- _Источник_
Наступила зима, и наш полк сделал своей базой город Глухов. Меня откомандировали в штаб полка в качестве временно исполняющего обязанности адъютанта при командире полка полковнике графе Бенигсене. Со своей обязанностью я справлялся с грехом пополам. На фронте было затишье, хотя на главном московском направлении, несомненно, произошел решающий психологический перелом. Гражданская война, несомненно, доказывала, что военный порыв ограничивается определенным сроком, по истечении которого он выдыхается и иссякает даже без поражений. Здесь, конечно, играет роль и сознание непосильной задачи: в нашем случае — расширение фронта с каждым шагом на север и сознание недостаточности наших сил.

Под самый конец нашей стоянки в Глухове я сдал обязанности адъютанта ротмистру Безобразову, вернувшемуся из отпуска, и присоединился ко второму эскадрону нашего дивизиона. Мой третий эскадрон действовал в отделе. Это дало мне возможность принять участие в кавалерийской атаке. Советский батальон повел наступление редкими цепями из соседнего села Слоута на Глухов. Цепям противника надо было преодолеть версты три до околицы города. Они медленно шли по довольно глубокому снегу. Два эскадрона нашего полка пошли в встречную атаку. День был серый. На далеком фоне темных перелесков виднелись отдельные темные фигурки солдат, медленно шедших нам навстречу, ложившихся в снег и, судя по доносившейся трескотне, выпускавших по нам обойму или несколько выстрелов. Из-за глубокого и рыхлого снега мы тоже двигались довольно медленно. Со мной случилась тут постыдная история. Моя лошадь попала передними ногами в глубокую рытвину, спрятанную в заносе. Я не успел осадить ее поводом, и мы вместе полетели через голову. Соседние кирасиры бросились ко мне, считая меня первой жертвой. На самом деле падение было, как на перину. По мере нашего наступления противник растерялся. Перебежки прекратились, и, наконец, когда мы были совсем близко, советские солдаты повернули и побежали к околице села, сбиваясь из цепи в толпу. Нам удалось окружить их до входа в село. Они стали бросать винтовки. Несколько человек из них было убито кирасирами, имевшими револьверы. Мы взяли 113 пленных, которых под конвоем погнали в Глухов.

- _Показанные записи_
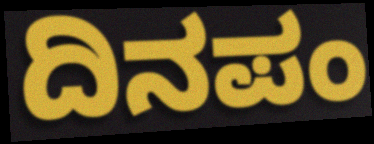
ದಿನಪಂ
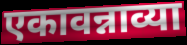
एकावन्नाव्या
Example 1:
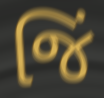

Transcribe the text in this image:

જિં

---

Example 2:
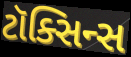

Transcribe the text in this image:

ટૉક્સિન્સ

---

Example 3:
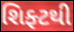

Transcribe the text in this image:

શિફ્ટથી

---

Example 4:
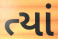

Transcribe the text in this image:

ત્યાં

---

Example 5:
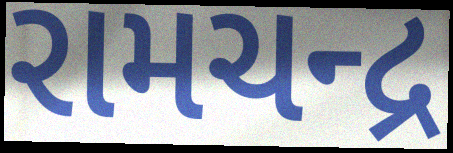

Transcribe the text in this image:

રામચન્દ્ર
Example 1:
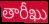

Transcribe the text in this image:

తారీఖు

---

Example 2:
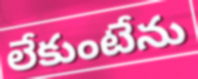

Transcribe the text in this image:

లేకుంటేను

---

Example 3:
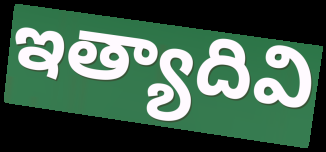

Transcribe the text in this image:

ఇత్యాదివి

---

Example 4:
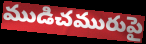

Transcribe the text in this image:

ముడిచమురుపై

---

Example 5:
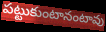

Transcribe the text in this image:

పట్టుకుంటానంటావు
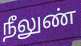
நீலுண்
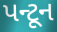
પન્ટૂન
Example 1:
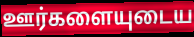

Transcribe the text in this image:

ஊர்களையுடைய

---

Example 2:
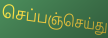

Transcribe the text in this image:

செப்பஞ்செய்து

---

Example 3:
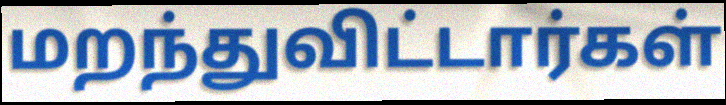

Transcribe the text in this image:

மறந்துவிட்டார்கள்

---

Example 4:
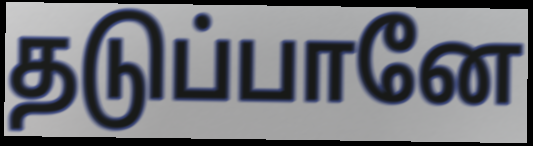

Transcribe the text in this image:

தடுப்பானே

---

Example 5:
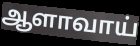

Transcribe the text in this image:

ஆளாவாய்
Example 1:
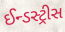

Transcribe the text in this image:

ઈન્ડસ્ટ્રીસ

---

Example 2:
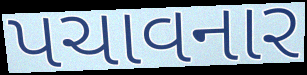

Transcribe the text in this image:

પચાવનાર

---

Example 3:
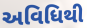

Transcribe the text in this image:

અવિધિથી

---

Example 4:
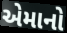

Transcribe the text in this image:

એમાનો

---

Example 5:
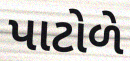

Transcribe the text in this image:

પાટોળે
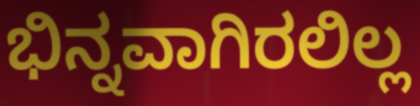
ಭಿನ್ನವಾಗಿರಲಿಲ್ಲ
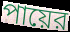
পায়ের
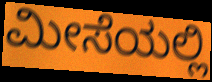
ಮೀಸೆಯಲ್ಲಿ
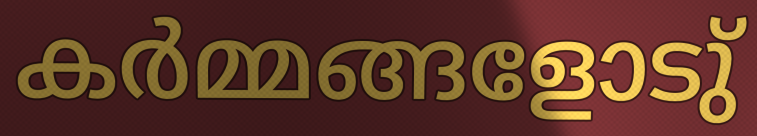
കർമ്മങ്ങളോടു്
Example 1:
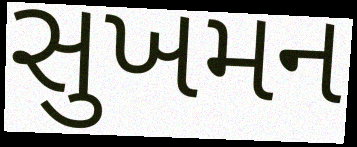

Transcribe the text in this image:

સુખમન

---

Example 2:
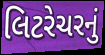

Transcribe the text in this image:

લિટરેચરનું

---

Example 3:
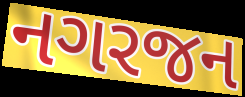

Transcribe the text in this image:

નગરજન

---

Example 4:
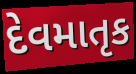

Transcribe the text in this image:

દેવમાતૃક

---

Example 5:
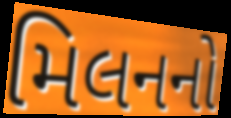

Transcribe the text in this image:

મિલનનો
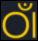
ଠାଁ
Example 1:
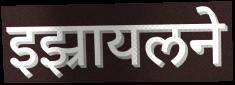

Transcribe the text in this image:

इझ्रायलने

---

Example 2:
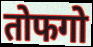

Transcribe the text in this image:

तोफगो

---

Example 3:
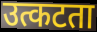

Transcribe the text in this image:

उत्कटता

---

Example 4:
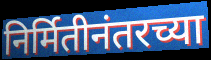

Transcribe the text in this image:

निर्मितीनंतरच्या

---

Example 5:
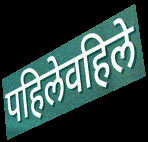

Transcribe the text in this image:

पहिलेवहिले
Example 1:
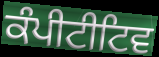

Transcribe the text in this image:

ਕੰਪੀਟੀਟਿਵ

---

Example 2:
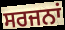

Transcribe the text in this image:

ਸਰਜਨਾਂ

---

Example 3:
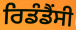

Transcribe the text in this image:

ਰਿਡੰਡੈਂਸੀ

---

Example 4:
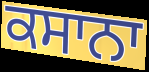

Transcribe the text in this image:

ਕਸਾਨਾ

- _Описание задания_
Продолжите текст о зимней стоянке полка в Глухове, начав сразу после его последнего предложения. Записи никак не связаны с текстом.

- _Результат задания_
Я задерживаюсь на этом случае, так как он представляет собой военно-юридический казус в ведении Гражданской войны. Тогда никому из нас и в голову не приходило думать об ответственности, которую мы принимали, решая судьбу этих пленных. А с ними произошло следующее. Они поступили в ведение нашего коменданта города Глухова, гвардейского полковника. Через два или три дня пришел приказ о спешном очищении нами Глухова, которому угрожал заход с тыла красных. Комендант был человек решительный, гнать и кормить пленных при отступлении он не мог, движение по железной дороге прекратилось. Недолго думая, он приказал всех пленных расстрелять. Полэскадрона, который был в его распоряжении, на эту задачу хватило. При отступлении, при боях с наступающим противником, большого внимания на этот случай не обратили. И только через много лет в эмиграции этот инцидент подвергся обсуждению и вызвал резкое осуждение со стороны нескольких прямых участников тогдашней военной кампании.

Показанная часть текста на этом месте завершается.